Given the complexity of the problem, there is a risk that stakeholders might fail to maintain an adequate systems perspective, leading every group to fail in considering at least one important dimension of the problem. Stakeholders tend to prioritize one or two of the sustainability dimensions, leaving aside the third. The sustainability dimensions prioritized or downplayed differ among stakeholder groups. In the case of farming in the Baltic, all interviewees agreed that the economic dimension seemed to be a limiting factor in the potential application of mussel farming, which could be a good starting point in exploring a common focus in the dialogue.
This failure to consider all three dimensions of sustainability can be considered an inappropriate use of systems thinking (trap), wherein just some parts of the systems are taken into account. The challenge here is to raise awareness of systemic perspectives on the issue and find a way to share and integrate the different perspectives [
18]. This tendency to not consider all three dimensions of sustainability was most apparent in the original interviews. During the roundtable event, the different stakeholder groups gave greater consideration to all three dimensions.
In relation to complex and wicked problems, some researchers (e.g., [
30,
31]) suggest the integration of transdisciplinary knowledge, which is highly recognized in environmental science [
31]. The varieties of knowledge and the incorporation of different stakeholder perspectives facilitate innovations in structure, mind-sets and practices, which may lead to the co-design and co-implementation of solutions [
32,
33]. Through transdisciplinary interactions, stakeholders might find an opportunity to reflect on their perspectives and be more open to accepting and understanding the foundations of other perspectives. This helps actors to perceive a holistic and systemic picture of different worldviews, which leads to a common ground and creates a pragmatic commitment to problem solving, rather than being academically correct [
18].
Our study is the first to shed light on stakeholder perspectives about the potential use of blue mussel farming to address the eutrophication of the Baltic Sea. Such information is needed to better understand both the different natural science perspectives on the issue (e.g., [
13,
14,
16]) as well as possible reasons for the failure to consider in-situ measures, such as mussel farming, in proposals for circular economy approaches to nutrient management in the Baltic Sea region [
5,
6].
While we acknowledge that only 12 stakeholders were interviewed, and thus one cannot generalize the findings, we also believe that our study presents a range of important considerations expressed by different stakeholders which can be a starting point for planning future circular economy approaches for the Baltic Sea.

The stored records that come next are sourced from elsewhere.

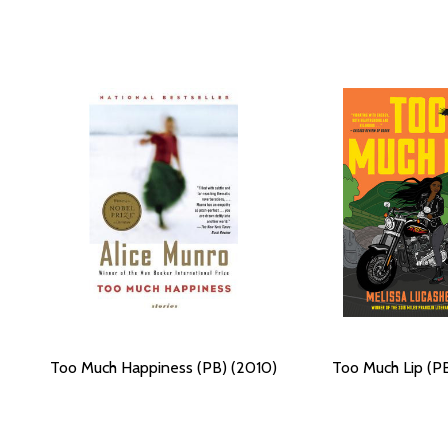
Too Much Happiness (PB) (2010)
Too Much Lip (PB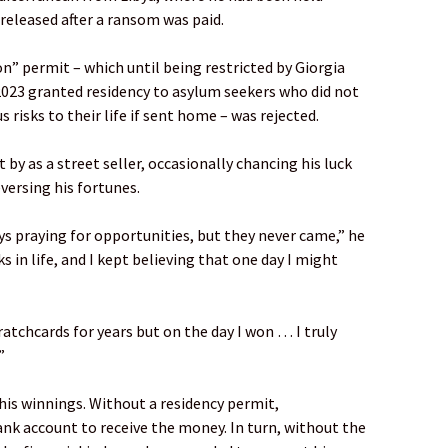
 released after a ransom was paid.
on” permit – which until being restricted by Giorgia
2023 granted residency to asylum seekers who did not
s risks to their life if sent home – was rejected.
y as a street seller, occasionally chancing his luck
versing his fortunes.
ays praying for opportunities, but they never came,” he
ks in life, and I kept believing that one day I might
atchcards for years but on the day I won … I truly
”
his winnings. Without a residency permit,
k account to receive the money. In turn, without the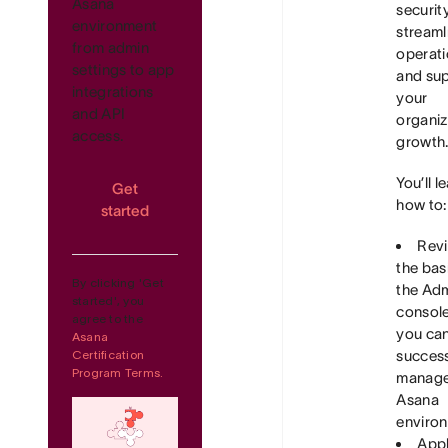
Asana
security
environment
streaml
from admin
operati
settings to app
and su
integrations
your
and API
organiz
access.
growth
You’ll l
Get
how to:
started
Rev
the bas
By clicking 'Get
the Ad
started', you
consol
agree to the
you ca
Asana
success
Certification
Program Terms.
manage
Asana
enviro
Appl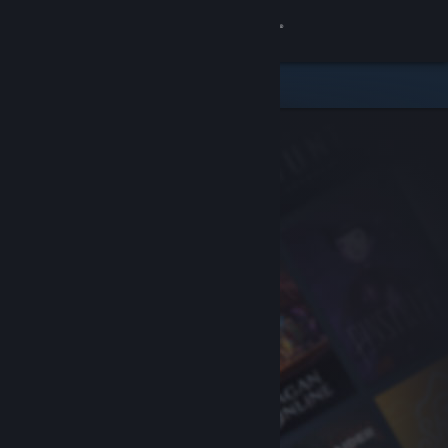
Sign in
Store
Community
About
Support
Change language
Get the Steam Mobile App
View desktop website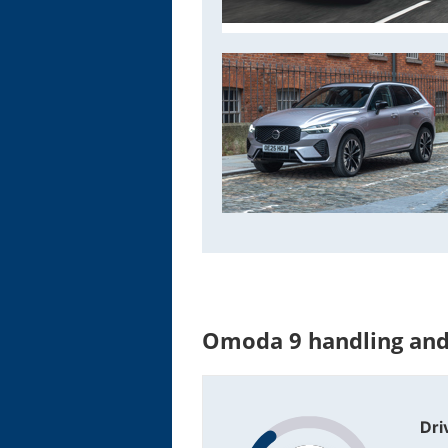
Omoda 9 handling and
Dri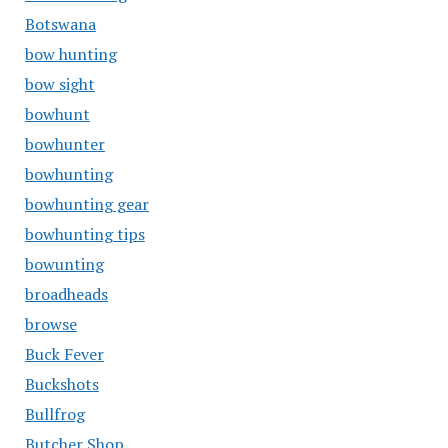
Botswana
bow hunting
bow sight
bowhunt
bowhunter
bowhunting
bowhunting gear
bowhunting tips
bowunting
broadheads
browse
Buck Fever
Buckshots
Bullfrog
Butcher Shop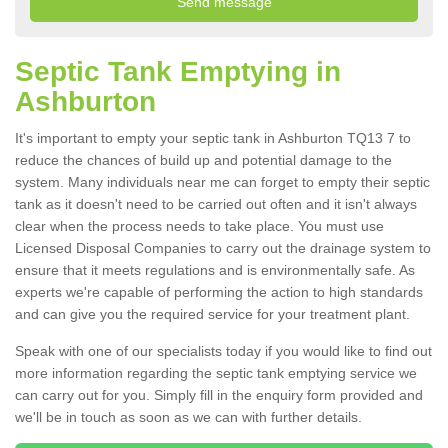
Septic Tank Emptying in
Ashburton
It's important to empty your septic tank in Ashburton TQ13 7 to
reduce the chances of build up and potential damage to the
system. Many individuals near me can forget to empty their septic
tank as it doesn't need to be carried out often and it isn't always
clear when the process needs to take place. You must use
Licensed Disposal Companies to carry out the drainage system to
ensure that it meets regulations and is environmentally safe. As
experts we're capable of performing the action to high standards
and can give you the required service for your treatment plant.
Speak with one of our specialists today if you would like to find out
more information regarding the septic tank emptying service we
can carry out for you. Simply fill in the enquiry form provided and
we'll be in touch as soon as we can with further details.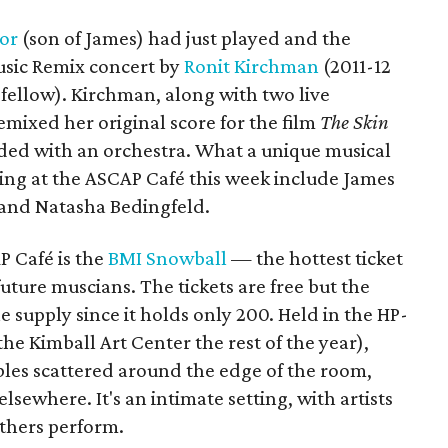
or
(son of James) had just played and the
usic Remix concert by
Ronit Kirchman
(2011-12
ellow). Kirchman, along with two live
emixed her original score for the film
The Skin
ded with an orchestra. What a unique musical
ming at the ASCAP Café this week include James
 and Natasha Bedingfeld.
P Café is the
BMI Snowball
— the hottest ticket
ture muscians. The tickets are free but the
 supply since it holds only 200. Held in the HP-
he Kimball Art Center the rest of the year),
ables scattered around the edge of the room,
elsewhere. It's an intimate setting, with artists
others perform.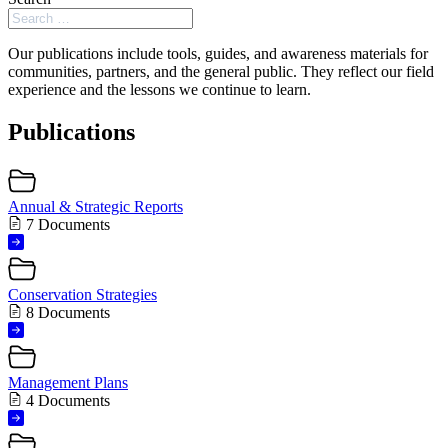
Our publications include tools, guides, and awareness materials for
communities, partners, and the general public. They reflect our field
experience and the lessons we continue to learn.
Publications
Annual & Strategic Reports
7 Documents
Conservation Strategies
8 Documents
Management Plans
4 Documents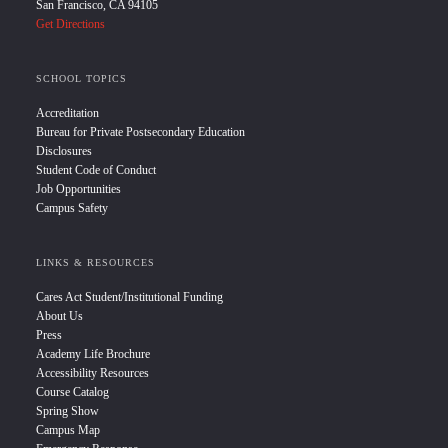
San Francisco, CA 94105
Get Directions
SCHOOL TOPICS
Accreditation
Bureau for Private Postsecondary Education
Disclosures
Student Code of Conduct
Job Opportunities
Campus Safety
LINKS & RESOURCES
Cares Act Student/Institutional Funding
About Us
Press
Academy Life Brochure
Accessibility Resources
Course Catalog
Spring Show
Campus Map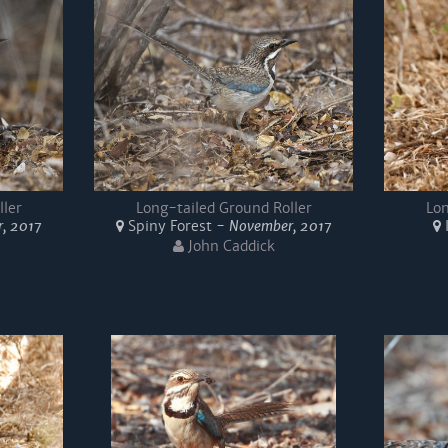
ller
Long-tailed Ground Roller
Lon
, 2017
Spiny Forest -
November, 2017
John Caddick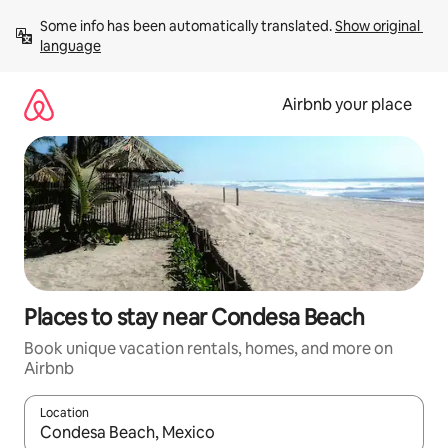
Skip
Some info has been automatically translated. 
Show original 
to
language
content
Airbnb your place
Places to stay near Condesa Beach
Book unique vacation rentals, homes, and more on
Airbnb
Location
When results are available, navigate with up and down arrow ke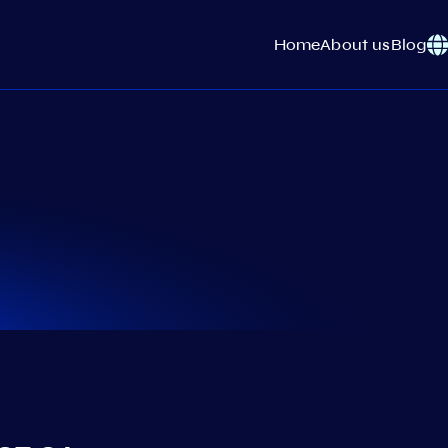
Home
About us
Blog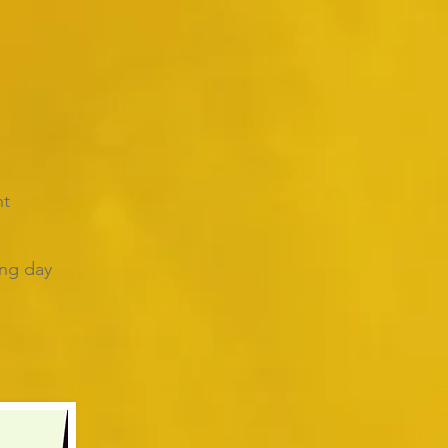
nt
ing day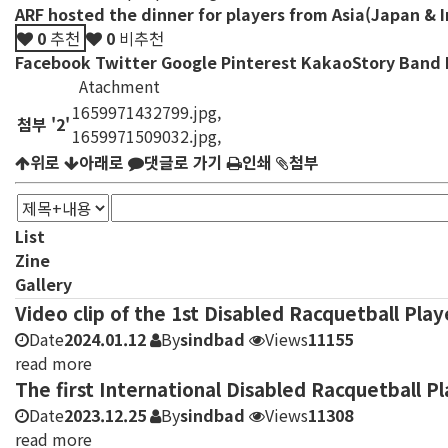
ARF hosted the dinner for players from Asia(Japan & In
0
추천
0
비추천
Facebook
Twitter
Google
Pinterest
KakaoStory
Band
Atachment
1659971432799.jpg
,
첨부
'
2
'
1659971509032.jpg
,
위로
아래로
댓글로 가기
인쇄
첨부
List
Zine
Gallery
Video clip of the 1st Disabled Racquetball Pla
Date
2024.01.12
By
sindbad
Views
11155
read more
The first International Disabled Racquetball 
Date
2023.12.25
By
sindbad
Views
11308
read more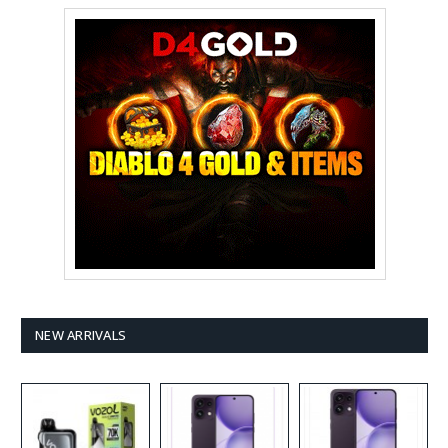
NEW ARRIVALS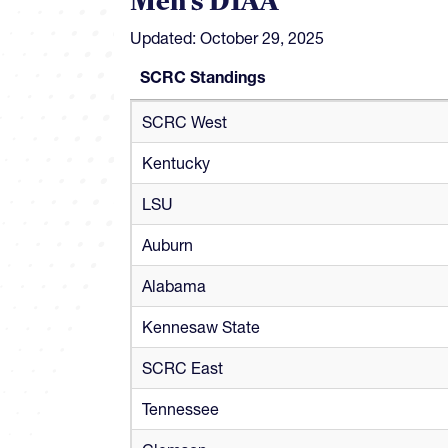
Men's D1AA
Updated: October 29, 2025
SCRC Standings
SCRC Standings
SCRC West
Kentucky
LSU
Auburn
Alabama
Kennesaw State
SCRC East
Tennessee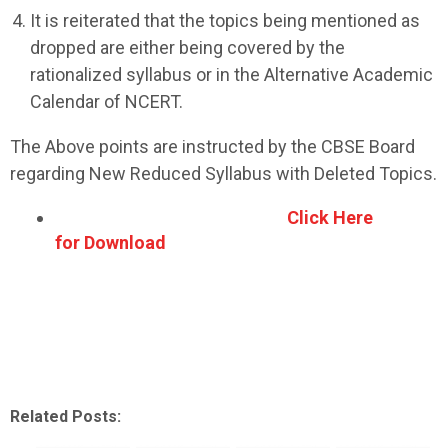
It is reiterated that the topics being mentioned as
dropped are either being covered by the
rationalized syllabus or in the Alternative Academic
Calendar of NCERT.
The Above points are instructed by the CBSE Board
regarding New Reduced Syllabus with Deleted Topics.
Click Here
for Download
Related Posts: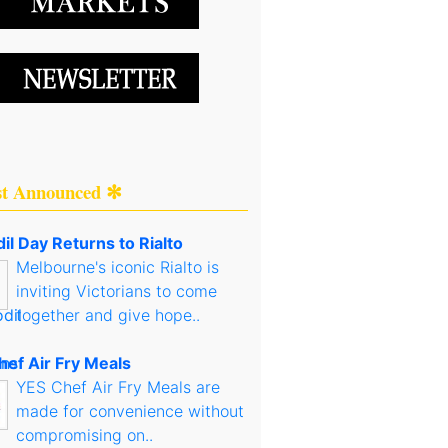
st Announced ✻
il Day Returns to Rialto
Melbourne's iconic Rialto is
inviting Victorians to come
together and give hope..
hef Air Fry Meals
YES Chef Air Fry Meals are
made for convenience without
compromising on..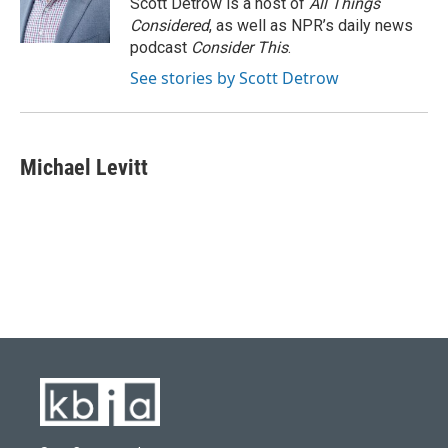
Scott Detrow is a host of
All Things
Considered
, as well as NPR’s daily news
podcast
Consider This
.
See stories by Scott Detrow
Michael Levitt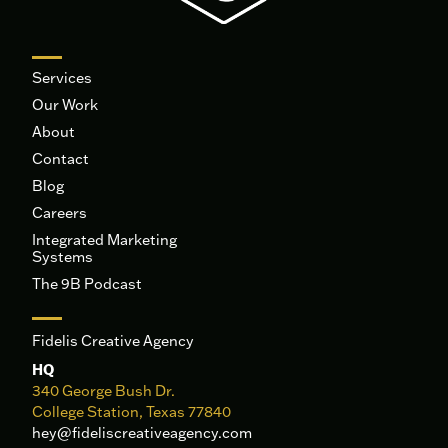
Services
Our Work
About
Contact
Blog
Careers
Integrated Marketing
Systems
The 9B Podcast
Fidelis Creative Agency
HQ
340 George Bush Dr.
College Station, Texas 77840
hey@fideliscreativeagency.com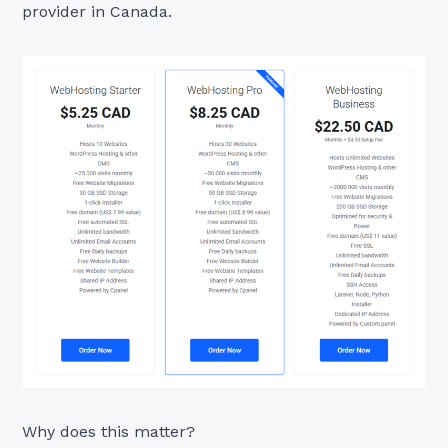
provider in Canada.
Why does this matter?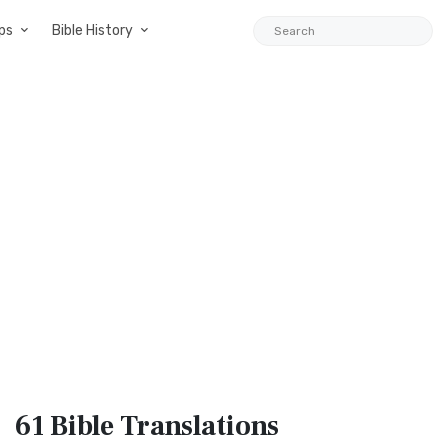
ps
Bible History
61 Bible
Translations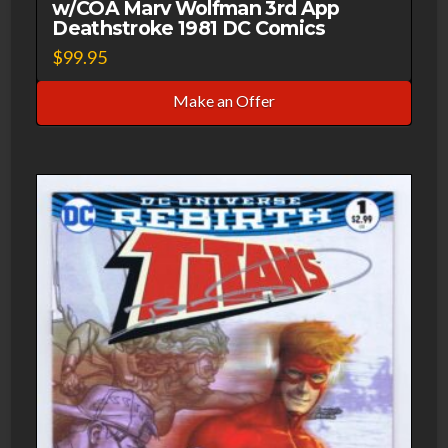
w/COA Marv Wolfman 3rd App
Deathstroke 1981 DC Comics
$
99.95
Make an Offer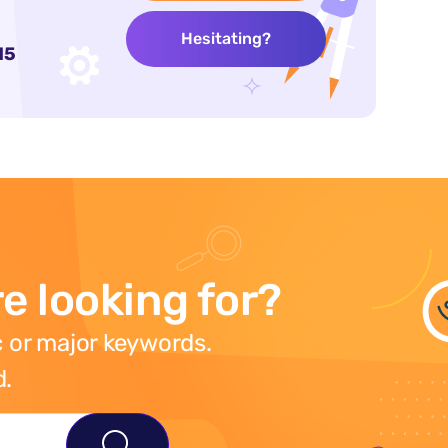
Hesitating?
15
e looking for?
 or major keywords.
d.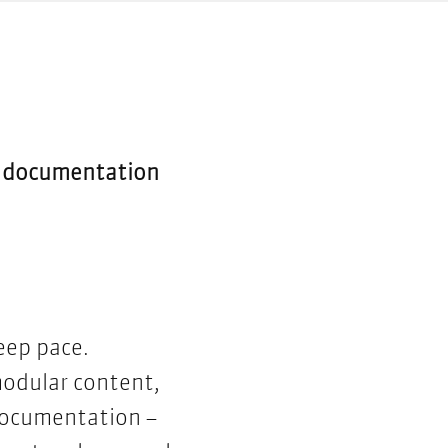
le documentation
eep pace.
modular content,
 documentation –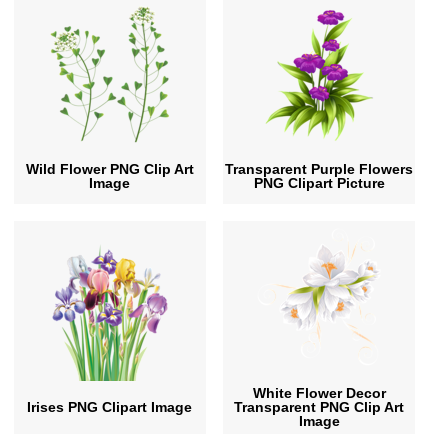
Wild Flower PNG Clip Art
Transparent Purple Flowers
Image
PNG Clipart Picture
White Flower Decor
Irises PNG Clipart Image
Transparent PNG Clip Art
Image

Based on our findings, future research could consider how different stakeholder groups perceive broader issues of nutrient circularity in the Baltic Sea region. Specifically, research is needed on: (i) systems thinking approaches that combine all three pillars of sustainability; (ii) stakeholder attitudes towards combining land-based and in-situ measures for Baltic Sea eutrophication control; and (iii) policy instruments that can facilitate a sustainable circular economy for nutrients.